As the summer months approach, the effectiveness of ultraviolet provided by the sun and man-made tech is being considered a disinfectant tool to combat the global coronavirus pandemic.
UV light has been used to disinfect hospitals and operating rooms for decades, and the equipment was valued at $1.1 billion in 2018 with a projected value of $3.4 by 2026, according to Allied Market Research, CNBC reported.
The UV light technology could expand its use in hotels, if not restaurants, and public spaces, per the report.
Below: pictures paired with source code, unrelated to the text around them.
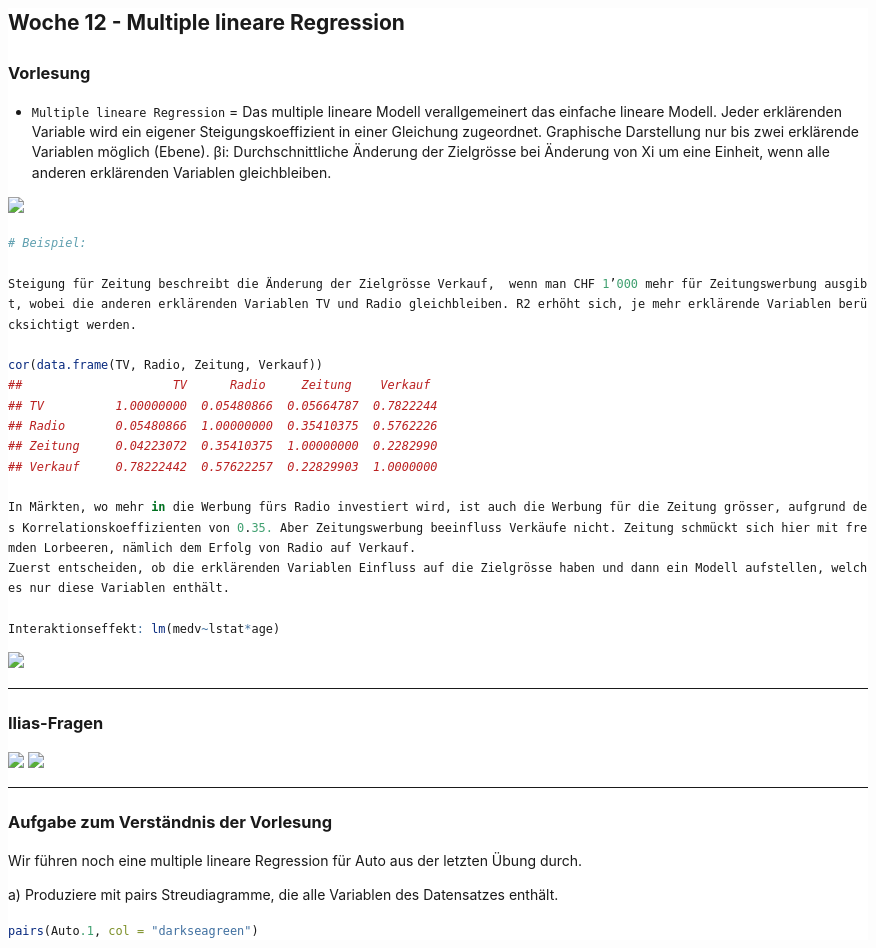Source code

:## Woche 12 - Multiple lineare Regression
### Vorlesung
* `Multiple lineare Regression` = Das multiple lineare Modell verallgemeinert das einfache lineare Modell. Jeder erklärenden Variable wird ein eigener Steigungskoeffizient in einer Gleichung zugeordnet. Graphische Darstellung nur bis zwei erklärende Variablen möglich (Ebene).
βi: Durchschnittliche Änderung der Zielgrösse bei Änderung von Xi um eine Einheit, wenn alle anderen erklärenden Variablen gleichbleiben.

<img src="https://github.com/user-attachments/assets/605970ba-9720-4c60-becd-fcdb80de386a" width="700">

```r
# Beispiel:

Steigung für Zeitung beschreibt die Änderung der Zielgrösse Verkauf,  wenn man CHF 1’000 mehr für Zeitungswerbung ausgibt, wobei die anderen erklärenden Variablen TV und Radio gleichbleiben. R2 erhöht sich, je mehr erklärende Variablen berücksichtigt werden.

cor(data.frame(TV, Radio, Zeitung, Verkauf))
##                     TV      Radio     Zeitung    Verkauf
## TV          1.00000000  0.05480866  0.05664787  0.7822244 
## Radio       0.05480866  1.00000000  0.35410375  0.5762226
## Zeitung     0.04223072  0.35410375  1.00000000  0.2282990
## Verkauf     0.78222442  0.57622257  0.22829903  1.0000000

In Märkten, wo mehr in die Werbung fürs Radio investiert wird, ist auch die Werbung für die Zeitung grösser, aufgrund des Korrelationskoeffizienten von 0.35. Aber Zeitungswerbung beeinfluss Verkäufe nicht. Zeitung schmückt sich hier mit fremden Lorbeeren, nämlich dem Erfolg von Radio auf Verkauf.
Zuerst entscheiden, ob die erklärenden Variablen Einfluss auf die Zielgrösse haben und dann ein Modell aufstellen, welches nur diese Variablen enthält. 

Interaktionseffekt: lm(medv~lstat*age)
```

<img src="https://github.com/user-attachments/assets/40be2365-5240-439f-a5bf-6d3df0d6bf9d" width="700">

***
### Ilias-Fragen
<img src="https://github.com/user-attachments/assets/b5d3b690-6538-425e-a31e-669dbd6c224d" width="500">
<img src="https://github.com/user-attachments/assets/ecdfec14-552c-4179-a9b2-44cee0127253" width="500">

***
### Aufgabe zum Verständnis der Vorlesung
Wir führen noch eine multiple lineare Regression für Auto aus der letzten Übung durch.

a) Produziere mit pairs Streudiagramme, die alle Variablen des Datensatzes
enthält.
```r
pairs(Auto.1, col = "darkseagreen")
```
President Donald Trump was widely derided in the media for talking about experimental medical use of UV light "inside the body" to save lives, but research was already underway because UV light has shown an ability to kill the coronavirus microbes quickly in a laboratory study by the Department of Homeland Security.
"Thought powerful UV light cannot be used on the human body, it can help prevent the spread of the virus," CNBC reported. "Technological breakthroughs could see UV light become a key piece in returning to normal in a world with a looming COVID-19 threat."
Columbia University's Center for Radiological Research Director David Brenner told CNBC that UV-C benefits have been "known for more than 100 years now to be really, really good at killing microbes, bacteria and viruses both."
UV-C is the third UV wavelength on the electromagnetic spectrum, which included X-rays, microwaves, and radio waves, among others.
UV-A and UV-B are the rays from the sun that reach the earth's surface and cause skin sunburns, while UV-C is filtered out through the atmosphere and is in the "germicidal disinfectant range," per the report.
The DHS study suggesting sunlight kills the coronavirus in mere seconds references UV-A and UV-B which are even less potent than UV-C, according to Brenner.
"The issue with UV-C is it's a health hazard, so you can really only use it when people are not around," Brenner said.
Drones and scanner technology, though, could be used to disinfect hotel rooms and restaurants at night when they are unoccupied, cleaning them from viruses for the next day.
Ostensibly UV light penetrates a microbe and "cracks it like an egg," a doctor told CNBC.